Чем ценнее ресурсы, тем больше за них борются. Точная экономическая ценность материальных ресурсов, конечно, известна не всякому. С ограниченностью ресурсов связано то, что не всякий знает, как заполучить их в любой момент. Иначе натиск на наиболее ценные ресурсы был бы слишком велик, и это привело бы к коллапсу системы распределения.
Не все ресурсы могут быть оценены материально или же финансово, как золото, смартфоны или источники энергии. Кроме таких материальных или финансовых ресурсов, как показал французский социолог Пьер Бурдьё, можно выделить символические ресурсы, к которым относятся добрая слава, научная репутация, а также телесная красота, врожденные аспекты нашего интеллекта, хорошее воспитание и образование, стиль одежды и тому подобное, даже хороший вкус в искусстве.

____________

[Задание]:
Продолжите отрывок о материальных и символических ресурсах, начав сразу после его последнего предложения.

____________

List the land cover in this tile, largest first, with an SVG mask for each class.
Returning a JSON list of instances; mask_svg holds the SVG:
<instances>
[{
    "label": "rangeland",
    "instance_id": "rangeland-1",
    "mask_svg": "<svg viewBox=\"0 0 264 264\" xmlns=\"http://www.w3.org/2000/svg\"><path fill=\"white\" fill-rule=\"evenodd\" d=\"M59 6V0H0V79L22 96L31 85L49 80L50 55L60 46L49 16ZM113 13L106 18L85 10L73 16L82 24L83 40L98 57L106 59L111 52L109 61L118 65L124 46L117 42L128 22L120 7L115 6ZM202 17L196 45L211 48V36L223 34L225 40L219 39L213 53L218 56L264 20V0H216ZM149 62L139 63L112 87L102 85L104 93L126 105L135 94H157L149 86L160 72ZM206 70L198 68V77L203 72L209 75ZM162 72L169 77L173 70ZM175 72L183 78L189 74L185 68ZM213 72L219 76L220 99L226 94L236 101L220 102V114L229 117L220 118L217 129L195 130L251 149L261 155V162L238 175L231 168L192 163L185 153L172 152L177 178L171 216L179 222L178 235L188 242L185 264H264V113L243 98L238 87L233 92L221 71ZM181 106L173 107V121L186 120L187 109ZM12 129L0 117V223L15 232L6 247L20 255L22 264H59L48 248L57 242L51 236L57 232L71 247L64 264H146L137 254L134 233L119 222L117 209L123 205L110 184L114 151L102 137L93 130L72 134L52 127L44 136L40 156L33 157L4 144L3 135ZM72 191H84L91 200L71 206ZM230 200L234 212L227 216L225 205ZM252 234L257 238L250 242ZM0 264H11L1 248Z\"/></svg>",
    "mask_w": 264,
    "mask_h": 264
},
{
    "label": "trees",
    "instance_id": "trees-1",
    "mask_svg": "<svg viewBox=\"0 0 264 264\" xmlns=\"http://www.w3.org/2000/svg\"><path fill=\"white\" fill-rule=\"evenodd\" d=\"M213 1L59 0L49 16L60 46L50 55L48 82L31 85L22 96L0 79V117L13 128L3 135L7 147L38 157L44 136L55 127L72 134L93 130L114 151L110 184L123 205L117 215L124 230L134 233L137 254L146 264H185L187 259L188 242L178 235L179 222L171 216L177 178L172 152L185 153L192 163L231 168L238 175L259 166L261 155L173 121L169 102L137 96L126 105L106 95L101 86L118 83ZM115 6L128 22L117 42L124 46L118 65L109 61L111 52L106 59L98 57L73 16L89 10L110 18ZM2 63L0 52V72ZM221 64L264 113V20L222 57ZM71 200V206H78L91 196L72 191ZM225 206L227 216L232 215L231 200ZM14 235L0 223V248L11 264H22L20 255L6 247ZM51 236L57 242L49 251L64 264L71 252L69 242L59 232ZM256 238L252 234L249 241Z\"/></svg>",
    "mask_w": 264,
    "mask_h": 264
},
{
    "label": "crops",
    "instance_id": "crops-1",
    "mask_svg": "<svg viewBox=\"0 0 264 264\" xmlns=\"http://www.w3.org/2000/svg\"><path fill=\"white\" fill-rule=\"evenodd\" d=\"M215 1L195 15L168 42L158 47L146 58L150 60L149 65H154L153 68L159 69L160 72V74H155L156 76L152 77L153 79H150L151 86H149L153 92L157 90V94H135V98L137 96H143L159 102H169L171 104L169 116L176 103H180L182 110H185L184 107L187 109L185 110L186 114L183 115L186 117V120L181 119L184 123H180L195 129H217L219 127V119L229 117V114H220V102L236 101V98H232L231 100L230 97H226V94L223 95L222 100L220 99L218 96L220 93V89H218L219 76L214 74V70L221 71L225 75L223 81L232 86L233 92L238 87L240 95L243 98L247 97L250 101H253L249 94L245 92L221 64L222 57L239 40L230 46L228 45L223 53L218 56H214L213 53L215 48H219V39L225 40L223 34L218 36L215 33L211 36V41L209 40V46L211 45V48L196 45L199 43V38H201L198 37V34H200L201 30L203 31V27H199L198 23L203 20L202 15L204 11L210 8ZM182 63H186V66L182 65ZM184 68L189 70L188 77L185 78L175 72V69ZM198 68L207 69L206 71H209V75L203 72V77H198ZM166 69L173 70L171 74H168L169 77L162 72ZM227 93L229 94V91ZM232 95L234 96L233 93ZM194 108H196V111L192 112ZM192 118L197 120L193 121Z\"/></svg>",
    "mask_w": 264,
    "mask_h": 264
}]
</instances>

____________

[Результат]:
Символические ресурсы коррелируют с материальными ресурсами. Некоторые можно получить лишь по достижении определенного финансового уровня (сюда, например, относится энологическая[149] экспертиза — незаурядные вина дорогие). Другие символические ресурсы являются основой для получения материальных, к таковым, например, относятся хорошее воспитание или телесная красота (которые являются явным или неявным требованием для доступа к определенным профессиям).
Каждый из нас являет в своем повседневном способе поведения сложное переплетение более или менее случайно или специально приобретенных символических ресурсов. Это переплетение я хотел бы, используя термин Бурдьё, назвать габитусом.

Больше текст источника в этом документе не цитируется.